The Bouguer-Rudzki-Hotine scheme for geoid computations

The Rudzki inversion gravimetric reduction maps the Earth’s topographic masses inside the geoid in such a way that the inverted masses produce exactly the same potential as the topographic masses on the geoid. In other words, the indirect effect to the geoid is zero so that its computation is not needed. This paper proposes a geoid computation scheme that combines the Bouguer reduction and Rudzki inversion reduction under the spherical approximation and constant density assumption. The proposed computation scheme works with the Bouguer gravity field that is smooth and theoretically legitimate for the harmonic downward continuation. Then the Bouguer potential is compensated by the potential of the inverted masses, ensuring zero indirect effect to the geoid.
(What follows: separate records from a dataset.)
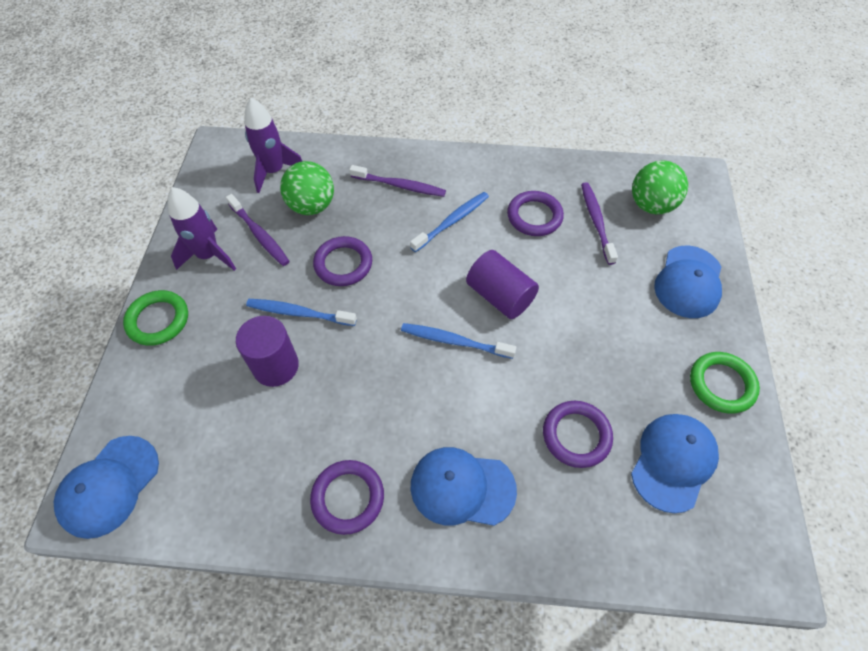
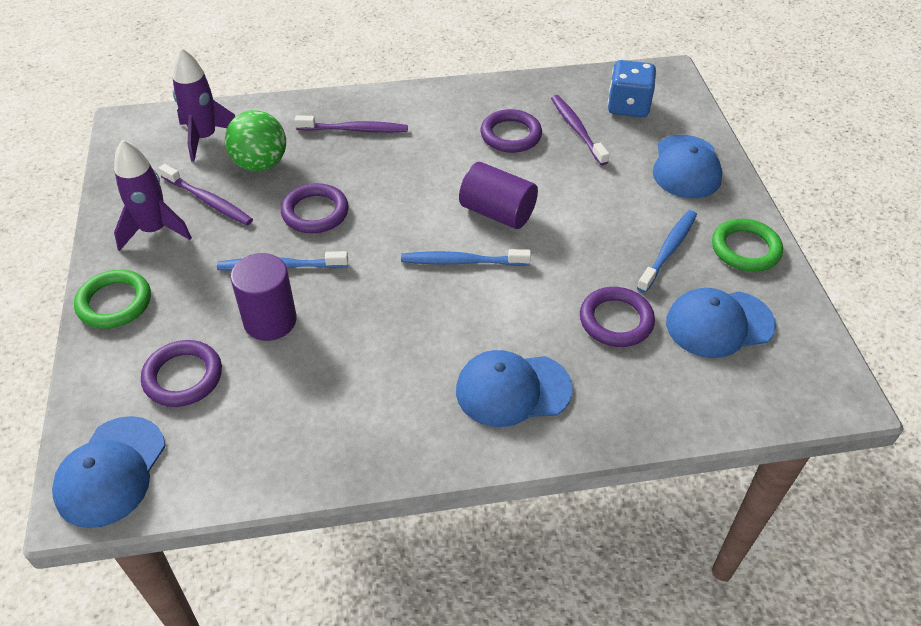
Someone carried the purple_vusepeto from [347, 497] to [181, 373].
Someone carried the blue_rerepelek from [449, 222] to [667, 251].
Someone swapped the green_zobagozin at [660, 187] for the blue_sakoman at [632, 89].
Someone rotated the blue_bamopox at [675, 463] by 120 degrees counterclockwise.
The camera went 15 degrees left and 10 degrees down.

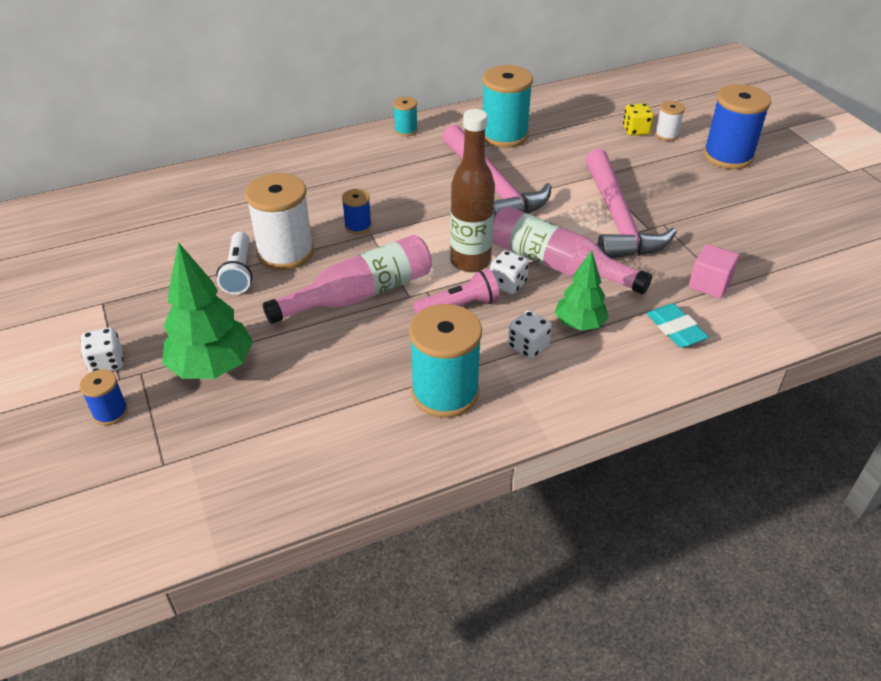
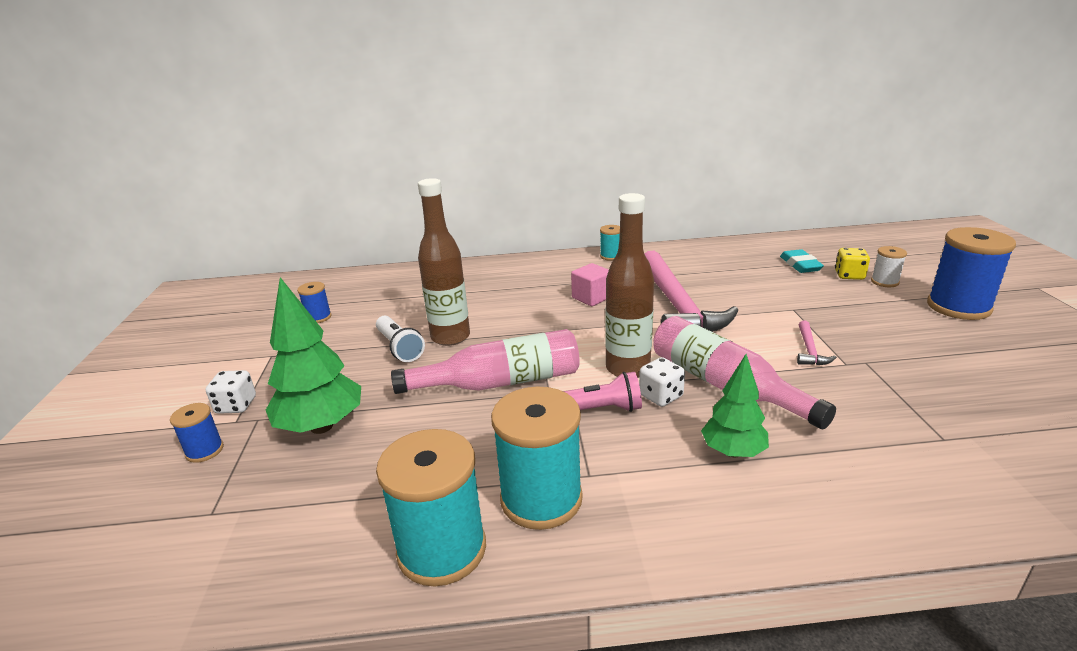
Someone took away the white_sakoman at [530, 334].
Someone carried the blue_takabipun from [357, 211] to [314, 302].
Someone carried the turquoise_takabipun from [508, 106] to [431, 507].
Someone carried the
The direct effect of the Rudzki inversion gravimetric reduction is added to the Bouguer gravity disturbance, resulting in the reduced gravity disturbance for geoid computation. A spherical harmonic reference gravity model is also developed so that the kernel modification/truncation can be applied to the Hotine integral. If the density of the topographic masses becomes available, the effect of density anomalies can be computed separately and added to the geoid computed under the constant density assumption. The combined ellipsoidal effect of the Bouguer and Rudzki inversion reduction should be insignificant because of the canceling effect between them.